The 80 year-old Jazzbo told me he remembers everything and he proceeded to prove it. Here are selected parts of our conversation:

 

HOWIE:

I believe many people of Oceanside remember you fondly, and that they would enjoy recapturing some of those memories by reading about you on the worldwide web. And I believe you deserve to continue to be remembered. Tell me, how did you get the name, “Jazzbo”?
         
 

JAZZBO:

I was a very sharp dresser in school ... so the other fellas called me 'jazzy.' After I started clowning in jr. high, someone introduced me in a show as “that man about town, that great Jazzy Bo.”

 

HOWIE:

What were some of the unusual things you did when appearing in our Oceanside Memorial Day parades?
         

JAZZBO:

In the early days of the parade after WWII, I created floats for it, like Iwo Jima. Sometimes, I wore costumes other than my clown clothes, for example, General Douglas MacArthur.

 

HOWIE:

Did anyone pay you for that?
         

JAZZBO:

No, it was all volunteer work, a labor of love.

 

HOWIE:

How were you able to drive the "JAZZMOBILE" with those big clown shoes on?
         

JAZZBO:

With great difficulty. It wasn’t easy.

 

HOWIE:

What other types of community or other local events might people remember seeing you at in the 1950s?
         

JAZZBO:

Mostly Kiwanis Club events. Once, I appeared as the Frankenstein monster. In 1957, I also organized the first daytime community-sponsored Halloween celebration for the Oceanside Recreation Department. I appeared at children’s birthday parties all over New York, New Jersey and Connecticut.

 

HOWIE:

Why was your identity kept secret when you played Clarabell?
         

JAZZBO:

I made personal appearances as Clarabell for several years when Bobby Nicholson* was playing him on the TV show. Bob Smith wanted the world to think there was only one Clarabell.

 

HOWIE:

One last question. How would you like to be remembered by the Oceanside residents of the 1950s, particularly the kids?
         

JAZZBO:

If I left my audience laughing, I was happy. I loved Oceanside.

 

We loved our little town, too, Jazzbo. You were an
important part of its history. And we remember you.

           

On behalf of our class, 1960 Sailors Association Inc. has arranged for Jazzbo to receive, as our gift, a copy of the pictorial history book, Oceanside, autographed by the author, our friend, Richie Woods (class of 1976).
                                                                              *_______________

Ed Tester (sans clown make-up) and his now late wife, Margie, on the occasion of their 60th wedding anniversary, October 4th, 2006.
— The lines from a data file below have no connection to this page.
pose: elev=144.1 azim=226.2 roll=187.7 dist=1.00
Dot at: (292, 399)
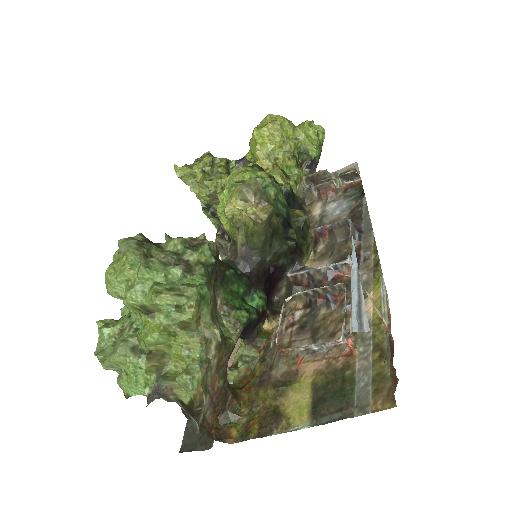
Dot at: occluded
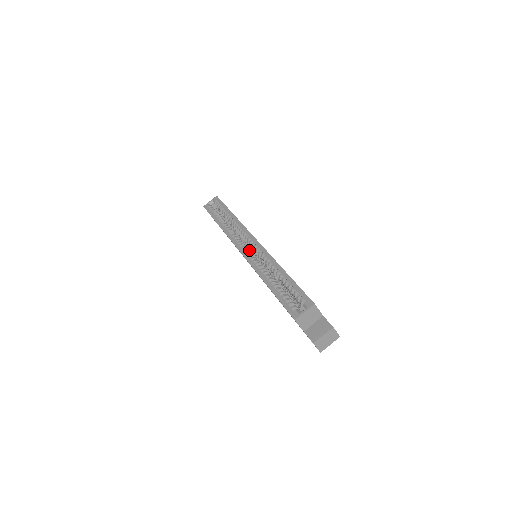
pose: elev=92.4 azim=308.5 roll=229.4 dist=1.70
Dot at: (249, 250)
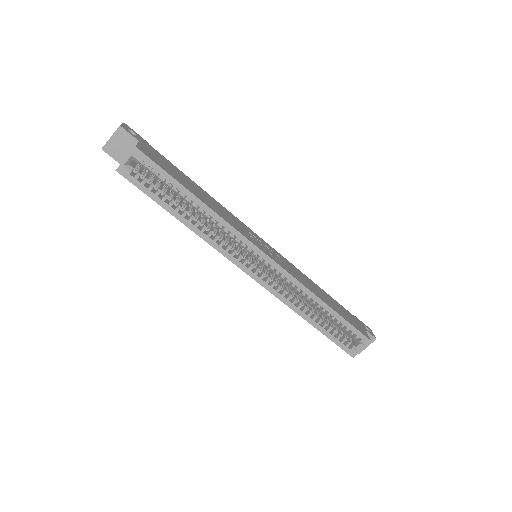
Dot at: (256, 265)
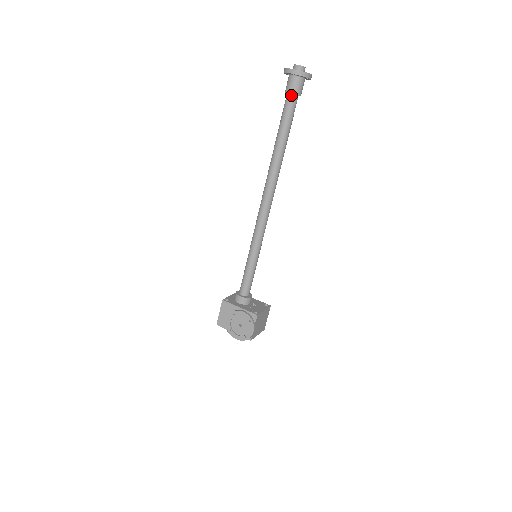
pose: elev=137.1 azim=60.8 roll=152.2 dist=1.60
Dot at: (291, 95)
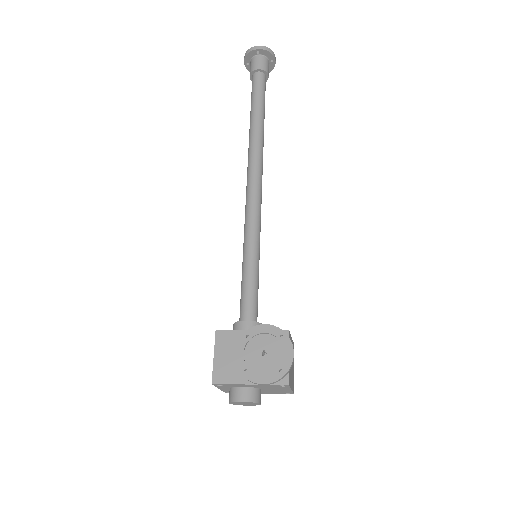
Dot at: (259, 72)
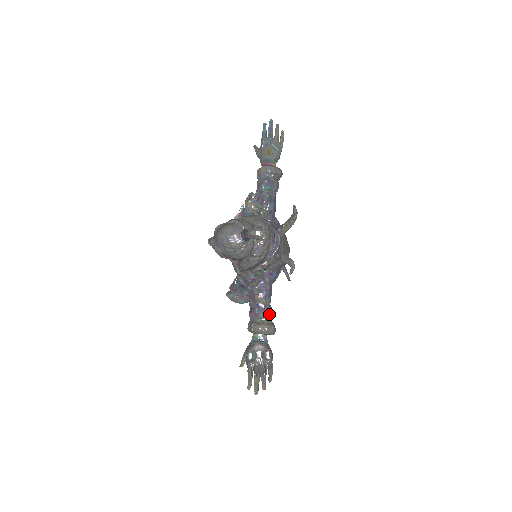
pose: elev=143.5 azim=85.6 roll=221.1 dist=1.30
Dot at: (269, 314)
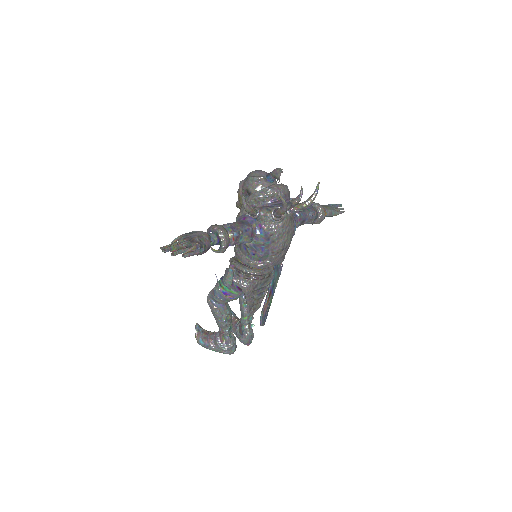
Dot at: (234, 233)
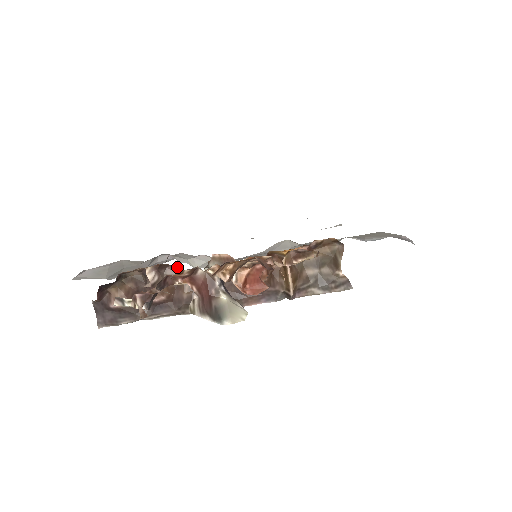
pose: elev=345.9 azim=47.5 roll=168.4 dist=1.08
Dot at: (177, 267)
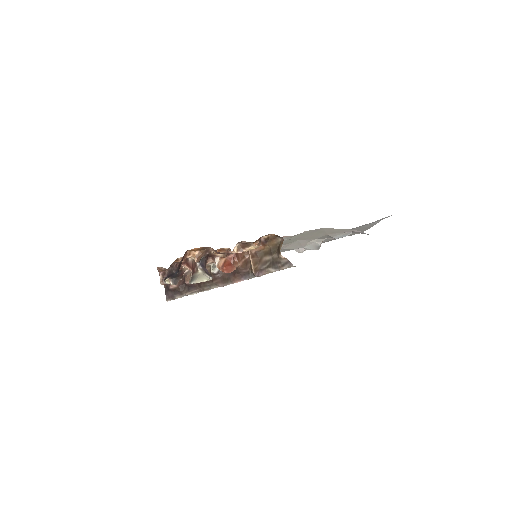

Photo courtesy of Edmund "Jazzbo" Tester

 

EDITOR'S NOTE: A search through available internet and other published sources identified only three actors who played Clarabell during the history of the Howdy Doody Show from 1947 to 1960 (or subsequently), none of whom were Edmund Tester. The most famous was Bob Keeshan (who later became Captain Kangaroo), and then there were Bobby Nicholson and Lew Anderson (in that order).

   

2012 UPDATE on JAZZBO: The photograph at right was published in Newsday on October 4, 2012. It features Edmund Tester (our Jazzbo) still performing at age 85,  appearing, as he often did, as Oliver Hardy in a recent re-creation of a scene from the 1933 Laurel & Hardy classic, Sons of the Desert.  (At Tester's left is his friend, Larry Wolff.)